INSTRUÇÕES E REQUISITOS |
Responda às perguntas a seguir com base no trecho sobre aposentadoria especial.
1. Qual tribunal consolidou o entendimento de que o rol de atividades previsto nos Decretos é meramente exemplificativo?
2. Qual súmula é mencionada na ementa do agravo regimental?
3. Em observância a qual princípio deve ser aplicada a legislação anterior à Lei 9.032/95?

TRECHO DE ORIGEM |
★ ★ ★

Fazendo-se um paralelo com as atividades consideradas (prejudiciais à saúde ou a integridade física) para fins de aposentadoria especial, verifica-se que o Superior Tribunal de Justiça consolidou o entendimento no sentido de que o rol das referidas atividades previstas nos Decretos que regulam a matéria é meramente exemplificativo, sendo possível que outras atividades não enquadradas sejam consideradas insalubres, perigosas ou penosas, nesse sentido:
PREVIDENCIÁRIO E PROCESSUAL CIVIL. AGRAVO REGIMENTAL EM AGRAVO EM RECURSO ESPECIAL. RECONHECIMENTO PELO TRIBUNAL A QUO DO EXERCÍCIO DO LABOR EM CONDIÇÕES ESPECIAIS. NECESSIDADE DE REEXAME DE PROVA PARA A ALTERAÇÃO DESSA CONCLUSÃO. SÚMULA 7/STJ. AGRAVO REGIMENTAL DA UNIÃO DESPROVIDO.
1.Em observância ao princípio do tempus regit actum, deve ser aplicada no presente caso a legislação anterior à Lei 9.032/95, vigente no momento da prestação do serviço, que não elenca as atividades exercidas pelo segurado na lista de categorias expedida pelo Poder Executivo que gozam de presunção absoluta de exposição aos agentes nocivos.

★ ★ ★

MATERIAL APRESENTADO |
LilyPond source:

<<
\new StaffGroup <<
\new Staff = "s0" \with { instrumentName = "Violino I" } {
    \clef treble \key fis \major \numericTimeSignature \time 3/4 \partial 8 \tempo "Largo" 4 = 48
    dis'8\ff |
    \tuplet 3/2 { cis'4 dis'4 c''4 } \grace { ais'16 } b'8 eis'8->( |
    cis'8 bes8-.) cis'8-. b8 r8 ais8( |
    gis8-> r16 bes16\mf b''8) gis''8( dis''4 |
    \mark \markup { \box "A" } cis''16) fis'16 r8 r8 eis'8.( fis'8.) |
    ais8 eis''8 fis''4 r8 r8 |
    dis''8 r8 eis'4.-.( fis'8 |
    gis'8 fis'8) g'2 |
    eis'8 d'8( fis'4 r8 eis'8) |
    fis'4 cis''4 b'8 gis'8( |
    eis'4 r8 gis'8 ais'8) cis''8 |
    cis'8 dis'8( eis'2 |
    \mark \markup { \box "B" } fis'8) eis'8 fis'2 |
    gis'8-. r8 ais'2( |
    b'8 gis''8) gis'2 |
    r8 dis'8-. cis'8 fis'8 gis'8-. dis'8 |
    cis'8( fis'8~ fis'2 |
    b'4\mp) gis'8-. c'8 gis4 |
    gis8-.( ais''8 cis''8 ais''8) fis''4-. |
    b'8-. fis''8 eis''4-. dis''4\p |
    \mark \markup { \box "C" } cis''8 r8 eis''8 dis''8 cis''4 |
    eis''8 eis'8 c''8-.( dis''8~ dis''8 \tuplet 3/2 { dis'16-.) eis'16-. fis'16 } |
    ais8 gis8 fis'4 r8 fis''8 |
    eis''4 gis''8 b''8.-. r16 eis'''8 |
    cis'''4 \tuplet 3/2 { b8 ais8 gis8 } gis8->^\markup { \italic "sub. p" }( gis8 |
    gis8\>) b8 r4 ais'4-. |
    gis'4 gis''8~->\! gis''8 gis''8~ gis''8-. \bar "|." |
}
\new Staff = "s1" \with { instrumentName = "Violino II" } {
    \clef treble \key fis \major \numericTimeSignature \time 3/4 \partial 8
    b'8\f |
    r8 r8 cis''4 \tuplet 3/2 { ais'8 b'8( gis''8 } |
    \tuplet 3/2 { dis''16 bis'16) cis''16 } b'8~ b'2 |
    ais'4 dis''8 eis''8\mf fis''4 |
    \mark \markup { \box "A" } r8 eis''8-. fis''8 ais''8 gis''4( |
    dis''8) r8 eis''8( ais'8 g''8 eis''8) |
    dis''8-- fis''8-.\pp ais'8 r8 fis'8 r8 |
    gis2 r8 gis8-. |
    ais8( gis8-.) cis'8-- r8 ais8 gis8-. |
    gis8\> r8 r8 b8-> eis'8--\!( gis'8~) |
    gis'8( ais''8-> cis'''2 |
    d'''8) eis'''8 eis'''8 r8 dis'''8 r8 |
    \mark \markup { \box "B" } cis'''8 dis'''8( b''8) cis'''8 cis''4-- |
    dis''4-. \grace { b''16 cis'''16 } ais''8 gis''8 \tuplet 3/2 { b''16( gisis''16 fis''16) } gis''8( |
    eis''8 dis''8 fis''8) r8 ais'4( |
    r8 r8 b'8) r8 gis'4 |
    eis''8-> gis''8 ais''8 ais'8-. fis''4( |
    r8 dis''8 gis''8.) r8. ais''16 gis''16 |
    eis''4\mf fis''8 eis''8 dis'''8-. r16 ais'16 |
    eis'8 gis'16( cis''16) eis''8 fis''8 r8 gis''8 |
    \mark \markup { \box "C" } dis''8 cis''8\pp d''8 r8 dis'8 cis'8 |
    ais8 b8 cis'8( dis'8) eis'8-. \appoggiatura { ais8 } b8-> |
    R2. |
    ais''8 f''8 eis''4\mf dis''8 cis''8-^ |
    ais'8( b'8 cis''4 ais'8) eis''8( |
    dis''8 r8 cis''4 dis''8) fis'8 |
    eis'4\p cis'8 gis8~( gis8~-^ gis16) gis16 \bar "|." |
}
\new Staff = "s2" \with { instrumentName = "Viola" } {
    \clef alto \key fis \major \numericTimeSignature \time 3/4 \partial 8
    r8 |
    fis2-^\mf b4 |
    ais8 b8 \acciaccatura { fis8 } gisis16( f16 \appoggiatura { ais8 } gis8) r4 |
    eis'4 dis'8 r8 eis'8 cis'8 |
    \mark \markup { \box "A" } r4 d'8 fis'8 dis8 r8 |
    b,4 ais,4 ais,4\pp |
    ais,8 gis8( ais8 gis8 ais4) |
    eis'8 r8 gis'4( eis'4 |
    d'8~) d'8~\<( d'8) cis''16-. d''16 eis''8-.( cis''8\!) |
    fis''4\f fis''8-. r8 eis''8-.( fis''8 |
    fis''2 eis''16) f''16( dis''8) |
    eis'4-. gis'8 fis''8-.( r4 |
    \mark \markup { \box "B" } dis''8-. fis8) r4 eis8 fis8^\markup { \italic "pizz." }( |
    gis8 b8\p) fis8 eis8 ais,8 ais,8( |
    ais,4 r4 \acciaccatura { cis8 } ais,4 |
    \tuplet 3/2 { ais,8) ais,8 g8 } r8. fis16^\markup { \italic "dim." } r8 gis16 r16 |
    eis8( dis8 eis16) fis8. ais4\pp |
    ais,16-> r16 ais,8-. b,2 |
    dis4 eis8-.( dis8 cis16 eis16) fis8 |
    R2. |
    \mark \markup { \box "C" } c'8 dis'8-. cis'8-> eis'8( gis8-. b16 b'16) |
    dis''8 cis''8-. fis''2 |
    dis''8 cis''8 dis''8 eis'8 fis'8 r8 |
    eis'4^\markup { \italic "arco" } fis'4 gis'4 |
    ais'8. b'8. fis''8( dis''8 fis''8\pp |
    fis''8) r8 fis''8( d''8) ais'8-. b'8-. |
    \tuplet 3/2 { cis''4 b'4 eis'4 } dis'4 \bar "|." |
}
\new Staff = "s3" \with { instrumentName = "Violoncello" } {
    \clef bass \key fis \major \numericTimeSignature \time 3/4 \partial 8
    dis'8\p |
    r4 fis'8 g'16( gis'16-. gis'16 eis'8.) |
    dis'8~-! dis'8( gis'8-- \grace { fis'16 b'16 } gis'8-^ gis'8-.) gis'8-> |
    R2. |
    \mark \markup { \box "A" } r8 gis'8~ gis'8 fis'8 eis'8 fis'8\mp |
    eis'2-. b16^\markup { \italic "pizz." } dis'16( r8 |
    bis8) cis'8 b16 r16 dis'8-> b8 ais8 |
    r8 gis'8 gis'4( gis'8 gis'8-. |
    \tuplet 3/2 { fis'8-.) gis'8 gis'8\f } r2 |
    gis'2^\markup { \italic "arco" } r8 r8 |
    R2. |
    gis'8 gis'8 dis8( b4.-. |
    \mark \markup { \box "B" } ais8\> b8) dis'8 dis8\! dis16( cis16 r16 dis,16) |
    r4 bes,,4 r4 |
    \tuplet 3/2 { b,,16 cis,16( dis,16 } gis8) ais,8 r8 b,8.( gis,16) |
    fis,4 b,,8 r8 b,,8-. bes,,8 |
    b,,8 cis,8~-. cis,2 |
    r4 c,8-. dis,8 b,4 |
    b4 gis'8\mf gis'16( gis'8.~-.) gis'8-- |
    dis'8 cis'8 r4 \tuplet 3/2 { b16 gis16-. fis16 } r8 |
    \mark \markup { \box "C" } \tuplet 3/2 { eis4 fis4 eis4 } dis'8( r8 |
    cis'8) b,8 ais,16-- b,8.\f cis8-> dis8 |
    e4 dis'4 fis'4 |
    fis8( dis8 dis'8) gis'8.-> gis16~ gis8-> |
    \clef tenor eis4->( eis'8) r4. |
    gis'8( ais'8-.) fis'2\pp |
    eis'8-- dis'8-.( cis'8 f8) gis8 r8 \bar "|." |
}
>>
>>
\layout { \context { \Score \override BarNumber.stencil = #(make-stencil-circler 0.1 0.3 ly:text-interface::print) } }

★ ★ ★

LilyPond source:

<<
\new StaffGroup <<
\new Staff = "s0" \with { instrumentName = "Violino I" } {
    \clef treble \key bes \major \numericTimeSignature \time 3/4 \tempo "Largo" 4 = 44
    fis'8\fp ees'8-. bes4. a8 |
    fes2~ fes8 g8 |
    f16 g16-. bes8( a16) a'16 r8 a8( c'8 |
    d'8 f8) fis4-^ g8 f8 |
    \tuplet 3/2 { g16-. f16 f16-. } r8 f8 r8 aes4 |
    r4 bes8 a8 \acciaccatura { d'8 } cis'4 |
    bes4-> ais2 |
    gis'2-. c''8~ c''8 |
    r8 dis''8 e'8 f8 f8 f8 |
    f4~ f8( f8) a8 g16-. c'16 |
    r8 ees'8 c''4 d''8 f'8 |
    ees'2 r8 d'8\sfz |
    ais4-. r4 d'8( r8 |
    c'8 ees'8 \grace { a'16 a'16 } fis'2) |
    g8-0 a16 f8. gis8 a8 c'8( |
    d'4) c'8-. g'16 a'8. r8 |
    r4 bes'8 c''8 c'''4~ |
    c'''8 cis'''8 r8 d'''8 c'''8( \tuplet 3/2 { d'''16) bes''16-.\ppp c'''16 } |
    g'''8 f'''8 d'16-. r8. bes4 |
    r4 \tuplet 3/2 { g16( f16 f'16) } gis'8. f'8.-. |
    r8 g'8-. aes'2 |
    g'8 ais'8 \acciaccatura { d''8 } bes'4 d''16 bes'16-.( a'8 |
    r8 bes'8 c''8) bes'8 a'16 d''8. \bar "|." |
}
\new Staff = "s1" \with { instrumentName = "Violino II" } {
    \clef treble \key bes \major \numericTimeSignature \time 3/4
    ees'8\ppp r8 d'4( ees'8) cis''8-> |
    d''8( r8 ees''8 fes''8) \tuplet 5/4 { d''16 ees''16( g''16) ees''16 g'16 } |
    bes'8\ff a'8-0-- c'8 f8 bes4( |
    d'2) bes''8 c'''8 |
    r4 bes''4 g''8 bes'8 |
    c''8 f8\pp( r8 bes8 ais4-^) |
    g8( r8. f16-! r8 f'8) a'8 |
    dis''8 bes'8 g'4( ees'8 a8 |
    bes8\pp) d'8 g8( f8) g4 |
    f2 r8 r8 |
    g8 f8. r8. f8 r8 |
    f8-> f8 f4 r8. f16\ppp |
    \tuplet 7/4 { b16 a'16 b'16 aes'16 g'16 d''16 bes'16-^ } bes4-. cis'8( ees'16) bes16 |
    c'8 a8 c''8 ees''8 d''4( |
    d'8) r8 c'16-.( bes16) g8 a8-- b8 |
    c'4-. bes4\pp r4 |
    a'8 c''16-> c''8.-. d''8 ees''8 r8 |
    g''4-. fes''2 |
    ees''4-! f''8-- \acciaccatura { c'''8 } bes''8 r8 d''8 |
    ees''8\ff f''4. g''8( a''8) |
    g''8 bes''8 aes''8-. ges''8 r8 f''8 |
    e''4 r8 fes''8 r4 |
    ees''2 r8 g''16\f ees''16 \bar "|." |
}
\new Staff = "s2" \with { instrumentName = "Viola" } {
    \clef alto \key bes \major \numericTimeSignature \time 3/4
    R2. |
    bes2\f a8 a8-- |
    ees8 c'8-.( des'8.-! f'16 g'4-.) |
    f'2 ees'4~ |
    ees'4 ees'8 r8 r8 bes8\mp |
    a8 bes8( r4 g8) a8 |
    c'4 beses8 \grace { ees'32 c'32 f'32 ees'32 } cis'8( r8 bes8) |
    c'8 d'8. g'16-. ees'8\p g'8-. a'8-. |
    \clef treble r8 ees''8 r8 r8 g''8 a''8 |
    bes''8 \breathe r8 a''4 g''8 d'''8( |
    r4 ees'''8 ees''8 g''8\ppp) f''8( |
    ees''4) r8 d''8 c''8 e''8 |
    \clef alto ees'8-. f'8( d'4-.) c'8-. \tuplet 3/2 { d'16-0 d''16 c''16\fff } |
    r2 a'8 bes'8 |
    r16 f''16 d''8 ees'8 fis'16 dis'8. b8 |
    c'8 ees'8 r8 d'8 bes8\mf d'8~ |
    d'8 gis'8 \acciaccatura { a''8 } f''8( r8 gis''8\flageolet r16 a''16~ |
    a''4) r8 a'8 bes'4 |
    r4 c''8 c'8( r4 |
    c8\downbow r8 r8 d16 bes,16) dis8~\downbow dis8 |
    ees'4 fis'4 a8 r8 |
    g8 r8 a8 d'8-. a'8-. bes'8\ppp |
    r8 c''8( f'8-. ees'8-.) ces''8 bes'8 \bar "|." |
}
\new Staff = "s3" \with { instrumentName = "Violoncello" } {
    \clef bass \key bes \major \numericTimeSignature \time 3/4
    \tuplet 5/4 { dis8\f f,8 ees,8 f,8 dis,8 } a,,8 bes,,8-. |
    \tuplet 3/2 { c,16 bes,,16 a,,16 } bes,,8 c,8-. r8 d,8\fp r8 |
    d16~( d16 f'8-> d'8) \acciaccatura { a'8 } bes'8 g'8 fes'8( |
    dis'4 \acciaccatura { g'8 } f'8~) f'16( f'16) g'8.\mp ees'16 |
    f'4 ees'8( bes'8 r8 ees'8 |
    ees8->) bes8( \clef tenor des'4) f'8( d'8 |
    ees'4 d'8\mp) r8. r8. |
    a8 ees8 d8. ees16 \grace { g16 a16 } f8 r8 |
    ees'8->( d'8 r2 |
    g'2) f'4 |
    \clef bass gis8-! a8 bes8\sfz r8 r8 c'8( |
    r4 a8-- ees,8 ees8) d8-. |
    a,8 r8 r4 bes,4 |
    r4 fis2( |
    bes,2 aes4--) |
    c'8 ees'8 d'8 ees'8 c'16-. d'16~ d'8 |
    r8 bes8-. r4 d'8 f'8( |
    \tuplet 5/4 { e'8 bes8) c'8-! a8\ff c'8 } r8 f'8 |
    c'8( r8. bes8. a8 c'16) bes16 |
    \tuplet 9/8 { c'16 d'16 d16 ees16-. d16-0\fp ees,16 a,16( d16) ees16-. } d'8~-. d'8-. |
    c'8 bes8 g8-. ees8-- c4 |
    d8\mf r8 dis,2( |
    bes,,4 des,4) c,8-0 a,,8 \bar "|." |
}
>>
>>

★ ★ ★

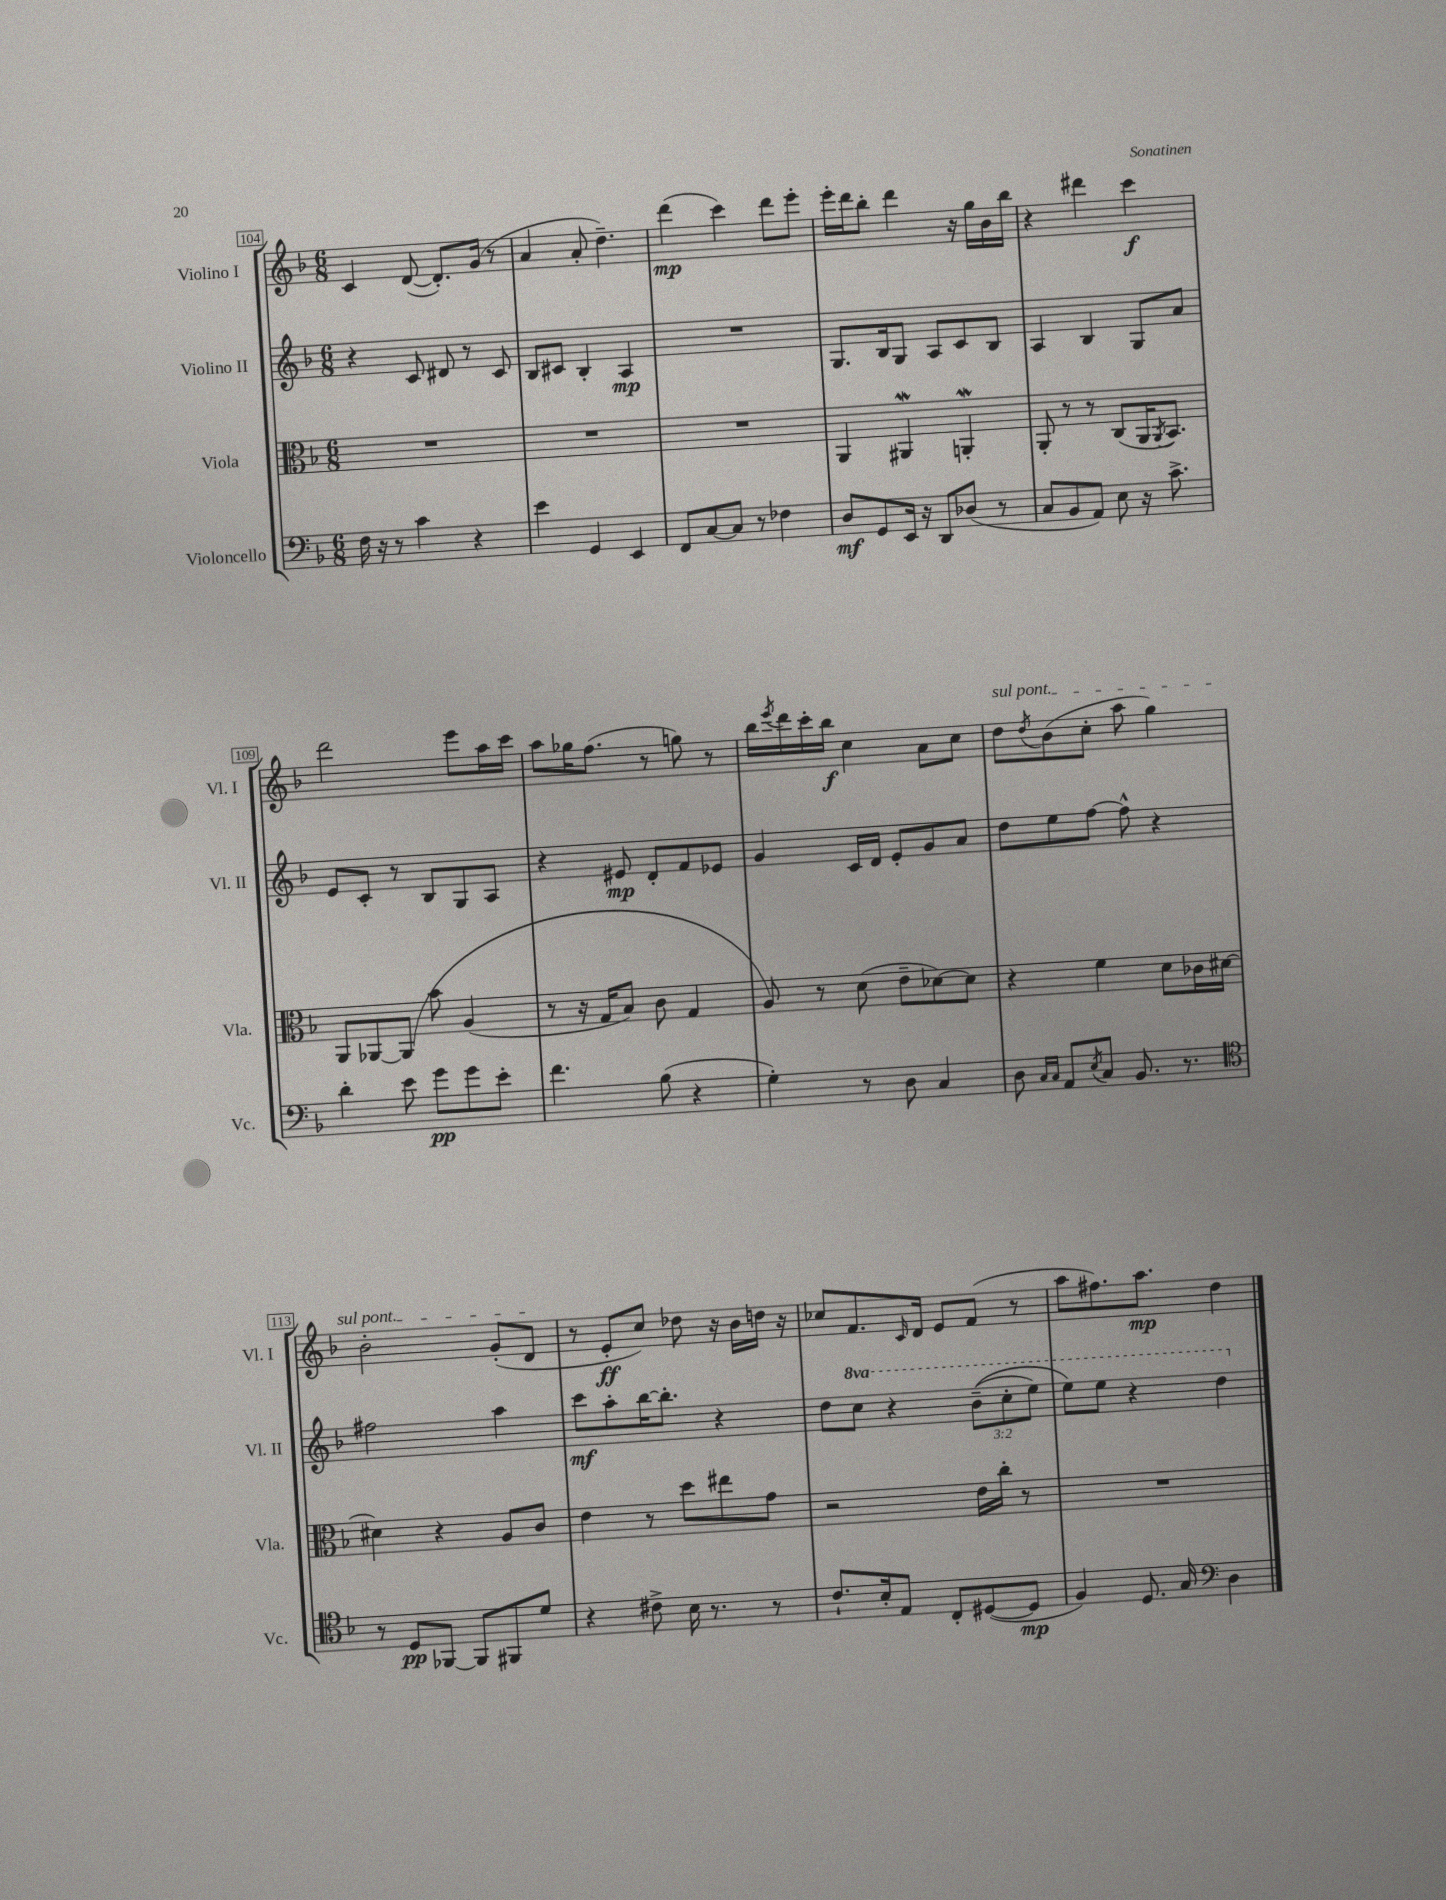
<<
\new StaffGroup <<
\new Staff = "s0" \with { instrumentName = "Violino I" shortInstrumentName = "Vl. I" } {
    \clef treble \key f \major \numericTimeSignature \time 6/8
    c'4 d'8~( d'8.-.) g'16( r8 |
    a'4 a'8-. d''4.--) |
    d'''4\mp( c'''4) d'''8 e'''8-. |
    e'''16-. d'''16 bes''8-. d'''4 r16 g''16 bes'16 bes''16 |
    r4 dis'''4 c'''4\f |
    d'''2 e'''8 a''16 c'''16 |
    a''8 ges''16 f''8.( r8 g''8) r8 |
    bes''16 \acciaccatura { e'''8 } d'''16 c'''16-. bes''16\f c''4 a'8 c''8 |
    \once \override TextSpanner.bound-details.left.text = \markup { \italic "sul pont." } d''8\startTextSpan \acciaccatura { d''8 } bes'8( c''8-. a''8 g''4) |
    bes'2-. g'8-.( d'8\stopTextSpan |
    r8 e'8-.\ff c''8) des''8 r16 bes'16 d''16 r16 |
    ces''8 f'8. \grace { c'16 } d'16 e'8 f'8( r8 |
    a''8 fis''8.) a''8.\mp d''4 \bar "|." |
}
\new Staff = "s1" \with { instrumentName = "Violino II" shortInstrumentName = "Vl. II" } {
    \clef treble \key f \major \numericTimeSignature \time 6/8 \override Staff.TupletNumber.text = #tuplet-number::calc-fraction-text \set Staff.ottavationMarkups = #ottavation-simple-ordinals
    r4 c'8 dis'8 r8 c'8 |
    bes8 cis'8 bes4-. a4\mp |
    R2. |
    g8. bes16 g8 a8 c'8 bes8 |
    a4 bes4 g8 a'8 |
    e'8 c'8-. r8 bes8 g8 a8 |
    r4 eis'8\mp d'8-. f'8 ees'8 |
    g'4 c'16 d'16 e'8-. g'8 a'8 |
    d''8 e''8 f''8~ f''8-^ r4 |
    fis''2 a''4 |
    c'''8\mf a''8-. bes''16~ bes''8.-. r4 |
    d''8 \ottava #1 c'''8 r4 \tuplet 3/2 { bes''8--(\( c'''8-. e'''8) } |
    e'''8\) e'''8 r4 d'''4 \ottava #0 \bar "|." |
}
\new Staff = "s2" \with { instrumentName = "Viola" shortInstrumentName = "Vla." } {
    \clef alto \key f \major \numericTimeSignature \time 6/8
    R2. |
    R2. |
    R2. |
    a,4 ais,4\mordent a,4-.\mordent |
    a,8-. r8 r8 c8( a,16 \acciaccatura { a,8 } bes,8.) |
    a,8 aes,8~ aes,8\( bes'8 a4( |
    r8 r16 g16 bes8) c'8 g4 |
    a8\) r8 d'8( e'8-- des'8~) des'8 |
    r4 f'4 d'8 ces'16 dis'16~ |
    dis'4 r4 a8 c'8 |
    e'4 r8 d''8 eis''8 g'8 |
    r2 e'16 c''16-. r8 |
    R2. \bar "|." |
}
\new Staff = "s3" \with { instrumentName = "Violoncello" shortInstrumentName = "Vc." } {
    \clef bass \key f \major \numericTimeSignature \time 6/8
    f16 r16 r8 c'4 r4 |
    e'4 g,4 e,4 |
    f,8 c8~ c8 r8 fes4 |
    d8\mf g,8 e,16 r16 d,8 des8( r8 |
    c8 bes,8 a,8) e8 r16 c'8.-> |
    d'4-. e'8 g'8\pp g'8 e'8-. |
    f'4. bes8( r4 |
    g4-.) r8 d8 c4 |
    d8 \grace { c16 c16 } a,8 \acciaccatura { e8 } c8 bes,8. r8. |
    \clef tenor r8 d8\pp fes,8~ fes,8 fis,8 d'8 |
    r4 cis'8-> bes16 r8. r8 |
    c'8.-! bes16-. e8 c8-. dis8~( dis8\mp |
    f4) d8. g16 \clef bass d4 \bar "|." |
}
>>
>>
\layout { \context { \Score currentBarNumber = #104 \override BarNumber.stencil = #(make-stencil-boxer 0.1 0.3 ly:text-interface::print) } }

★ ★ ★

RESPOSTA COMPLETA |
1. O Superior Tribunal de Justiça.
2. A Súmula 7/STJ.
3. Ao princípio do tempus regit actum.